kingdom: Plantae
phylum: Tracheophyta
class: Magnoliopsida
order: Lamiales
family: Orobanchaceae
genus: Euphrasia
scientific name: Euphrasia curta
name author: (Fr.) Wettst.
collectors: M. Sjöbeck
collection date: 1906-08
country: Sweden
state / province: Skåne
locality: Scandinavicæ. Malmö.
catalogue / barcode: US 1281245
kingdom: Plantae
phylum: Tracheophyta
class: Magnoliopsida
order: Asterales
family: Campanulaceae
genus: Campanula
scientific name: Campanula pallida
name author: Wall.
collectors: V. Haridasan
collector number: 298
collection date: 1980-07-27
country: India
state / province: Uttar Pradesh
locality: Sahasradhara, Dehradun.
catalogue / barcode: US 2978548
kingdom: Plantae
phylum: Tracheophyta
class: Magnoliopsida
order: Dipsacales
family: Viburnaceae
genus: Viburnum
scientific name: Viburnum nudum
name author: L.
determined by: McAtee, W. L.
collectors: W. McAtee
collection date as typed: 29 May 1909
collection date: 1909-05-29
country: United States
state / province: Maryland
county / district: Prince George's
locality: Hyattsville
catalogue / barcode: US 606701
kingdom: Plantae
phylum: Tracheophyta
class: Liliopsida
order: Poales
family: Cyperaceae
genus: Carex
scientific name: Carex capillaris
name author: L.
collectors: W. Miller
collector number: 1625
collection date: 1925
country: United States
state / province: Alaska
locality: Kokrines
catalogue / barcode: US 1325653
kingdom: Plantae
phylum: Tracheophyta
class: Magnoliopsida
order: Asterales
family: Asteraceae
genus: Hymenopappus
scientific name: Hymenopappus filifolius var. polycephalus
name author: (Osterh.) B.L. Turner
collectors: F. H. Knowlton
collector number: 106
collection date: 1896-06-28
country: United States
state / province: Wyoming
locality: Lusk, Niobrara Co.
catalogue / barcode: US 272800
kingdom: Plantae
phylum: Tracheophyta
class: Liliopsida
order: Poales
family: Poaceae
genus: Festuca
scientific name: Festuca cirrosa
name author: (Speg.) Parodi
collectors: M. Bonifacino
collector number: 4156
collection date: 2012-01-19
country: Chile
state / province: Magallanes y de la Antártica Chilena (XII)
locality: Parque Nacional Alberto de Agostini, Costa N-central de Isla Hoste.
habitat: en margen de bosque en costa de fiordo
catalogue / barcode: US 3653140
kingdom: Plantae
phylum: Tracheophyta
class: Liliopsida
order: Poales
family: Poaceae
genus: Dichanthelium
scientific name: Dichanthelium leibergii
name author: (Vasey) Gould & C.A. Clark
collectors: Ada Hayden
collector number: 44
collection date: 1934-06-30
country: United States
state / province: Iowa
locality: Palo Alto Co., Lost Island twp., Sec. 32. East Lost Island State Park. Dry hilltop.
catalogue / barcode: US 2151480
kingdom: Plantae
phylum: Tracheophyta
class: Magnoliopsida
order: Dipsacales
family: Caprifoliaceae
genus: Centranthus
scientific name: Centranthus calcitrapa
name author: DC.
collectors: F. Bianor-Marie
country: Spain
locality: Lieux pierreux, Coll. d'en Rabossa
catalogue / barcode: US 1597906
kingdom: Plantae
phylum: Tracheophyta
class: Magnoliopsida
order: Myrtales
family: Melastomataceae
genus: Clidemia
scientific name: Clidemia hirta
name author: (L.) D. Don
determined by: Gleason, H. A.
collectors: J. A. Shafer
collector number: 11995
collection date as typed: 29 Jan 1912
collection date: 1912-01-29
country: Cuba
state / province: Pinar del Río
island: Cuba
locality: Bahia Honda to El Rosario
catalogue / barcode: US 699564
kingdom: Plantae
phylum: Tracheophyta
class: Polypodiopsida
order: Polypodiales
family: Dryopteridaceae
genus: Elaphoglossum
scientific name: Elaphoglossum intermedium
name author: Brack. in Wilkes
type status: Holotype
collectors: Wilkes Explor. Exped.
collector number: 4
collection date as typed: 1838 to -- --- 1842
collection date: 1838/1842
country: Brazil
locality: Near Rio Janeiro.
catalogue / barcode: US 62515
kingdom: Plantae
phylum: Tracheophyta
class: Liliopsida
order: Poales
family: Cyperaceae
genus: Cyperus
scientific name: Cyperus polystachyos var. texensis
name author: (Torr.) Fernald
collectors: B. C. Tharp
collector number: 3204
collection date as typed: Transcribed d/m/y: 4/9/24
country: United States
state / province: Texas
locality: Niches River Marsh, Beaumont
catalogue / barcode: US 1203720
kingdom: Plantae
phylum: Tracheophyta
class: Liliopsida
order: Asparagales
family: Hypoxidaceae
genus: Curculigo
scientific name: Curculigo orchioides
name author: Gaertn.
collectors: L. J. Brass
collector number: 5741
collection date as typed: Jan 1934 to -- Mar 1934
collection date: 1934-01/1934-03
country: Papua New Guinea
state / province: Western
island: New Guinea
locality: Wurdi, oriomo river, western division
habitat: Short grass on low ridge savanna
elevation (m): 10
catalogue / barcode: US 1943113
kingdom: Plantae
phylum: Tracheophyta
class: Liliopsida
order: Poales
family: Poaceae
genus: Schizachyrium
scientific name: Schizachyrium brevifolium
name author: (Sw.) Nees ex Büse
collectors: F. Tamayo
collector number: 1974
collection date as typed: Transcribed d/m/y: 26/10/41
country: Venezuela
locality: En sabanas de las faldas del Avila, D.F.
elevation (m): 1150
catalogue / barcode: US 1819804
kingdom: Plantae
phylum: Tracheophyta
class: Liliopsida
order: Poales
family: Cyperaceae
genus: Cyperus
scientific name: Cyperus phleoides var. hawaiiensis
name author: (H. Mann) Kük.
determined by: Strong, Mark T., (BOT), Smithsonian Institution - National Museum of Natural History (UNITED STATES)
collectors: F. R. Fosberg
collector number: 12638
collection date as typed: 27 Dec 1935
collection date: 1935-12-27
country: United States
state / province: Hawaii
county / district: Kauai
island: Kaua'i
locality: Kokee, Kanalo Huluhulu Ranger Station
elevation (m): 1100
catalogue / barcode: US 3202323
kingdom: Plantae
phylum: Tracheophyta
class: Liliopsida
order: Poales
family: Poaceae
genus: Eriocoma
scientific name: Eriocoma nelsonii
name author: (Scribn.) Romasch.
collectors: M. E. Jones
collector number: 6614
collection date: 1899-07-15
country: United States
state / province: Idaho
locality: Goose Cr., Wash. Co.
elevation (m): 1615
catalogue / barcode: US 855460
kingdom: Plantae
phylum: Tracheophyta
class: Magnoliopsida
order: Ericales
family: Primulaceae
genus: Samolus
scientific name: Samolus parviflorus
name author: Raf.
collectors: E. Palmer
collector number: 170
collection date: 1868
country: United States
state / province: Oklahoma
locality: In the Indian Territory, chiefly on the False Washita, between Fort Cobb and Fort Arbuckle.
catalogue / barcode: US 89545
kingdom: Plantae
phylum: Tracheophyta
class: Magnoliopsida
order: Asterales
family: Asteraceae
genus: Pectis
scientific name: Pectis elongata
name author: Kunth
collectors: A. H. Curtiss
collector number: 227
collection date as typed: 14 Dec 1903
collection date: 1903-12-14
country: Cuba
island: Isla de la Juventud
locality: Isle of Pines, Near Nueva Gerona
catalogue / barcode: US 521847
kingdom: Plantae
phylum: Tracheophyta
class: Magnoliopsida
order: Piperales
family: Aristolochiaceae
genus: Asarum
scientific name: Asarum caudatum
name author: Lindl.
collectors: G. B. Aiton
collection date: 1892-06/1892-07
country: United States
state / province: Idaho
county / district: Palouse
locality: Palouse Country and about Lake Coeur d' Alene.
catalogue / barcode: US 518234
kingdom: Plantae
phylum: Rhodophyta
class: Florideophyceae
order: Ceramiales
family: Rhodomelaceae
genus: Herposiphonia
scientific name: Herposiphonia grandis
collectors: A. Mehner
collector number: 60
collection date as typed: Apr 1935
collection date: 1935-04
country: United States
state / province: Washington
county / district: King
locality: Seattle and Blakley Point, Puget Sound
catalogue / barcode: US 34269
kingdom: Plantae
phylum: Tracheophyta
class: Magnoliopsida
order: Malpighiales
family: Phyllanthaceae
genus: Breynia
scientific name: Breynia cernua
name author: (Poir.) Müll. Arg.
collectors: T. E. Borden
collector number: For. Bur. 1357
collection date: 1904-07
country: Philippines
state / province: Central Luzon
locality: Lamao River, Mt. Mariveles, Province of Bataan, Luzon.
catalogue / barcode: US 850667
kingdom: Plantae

________

The task.
In the material, rename "locality" to "site" everywhere from the line with "country: Venezuela" to the line with "genus: Asarum". Give those lines again with nothing else changed.

The solution.
country: Venezuela
site: En sabanas de las faldas del Avila, D.F.
elevation (m): 1150
catalogue / barcode: US 1819804
kingdom: Plantae
phylum: Tracheophyta
class: Liliopsida
order: Poales
family: Cyperaceae
genus: Cyperus
scientific name: Cyperus phleoides var. hawaiiensis
name author: (H. Mann) Kük.
determined by: Strong, Mark T., (BOT), Smithsonian Institution - National Museum of Natural History (UNITED STATES)
collectors: F. R. Fosberg
collector number: 12638
collection date as typed: 27 Dec 1935
collection date: 1935-12-27
country: United States
state / province: Hawaii
county / district: Kauai
island: Kaua'i
site: Kokee, Kanalo Huluhulu Ranger Station
elevation (m): 1100
catalogue / barcode: US 3202323
kingdom: Plantae
phylum: Tracheophyta
class: Liliopsida
order: Poales
family: Poaceae
genus: Eriocoma
scientific name: Eriocoma nelsonii
name author: (Scribn.) Romasch.
collectors: M. E. Jones
collector number: 6614
collection date: 1899-07-15
country: United States
state / province: Idaho
site: Goose Cr., Wash. Co.
elevation (m): 1615
catalogue / barcode: US 855460
kingdom: Plantae
phylum: Tracheophyta
class: Magnoliopsida
order: Ericales
family: Primulaceae
genus: Samolus
scientific name: Samolus parviflorus
name author: Raf.
collectors: E. Palmer
collector number: 170
collection date: 1868
country: United States
state / province: Oklahoma
site: In the Indian Territory, chiefly on the False Washita, between Fort Cobb and Fort Arbuckle.
catalogue / barcode: US 89545
kingdom: Plantae
phylum: Tracheophyta
class: Magnoliopsida
order: Asterales
family: Asteraceae
genus: Pectis
scientific name: Pectis elongata
name author: Kunth
collectors: A. H. Curtiss
collector number: 227
collection date as typed: 14 Dec 1903
collection date: 1903-12-14
country: Cuba
island: Isla de la Juventud
site: Isle of Pines, Near Nueva Gerona
catalogue / barcode: US 521847
kingdom: Plantae
phylum: Tracheophyta
class: Magnoliopsida
order: Piperales
family: Aristolochiaceae
genus: Asarum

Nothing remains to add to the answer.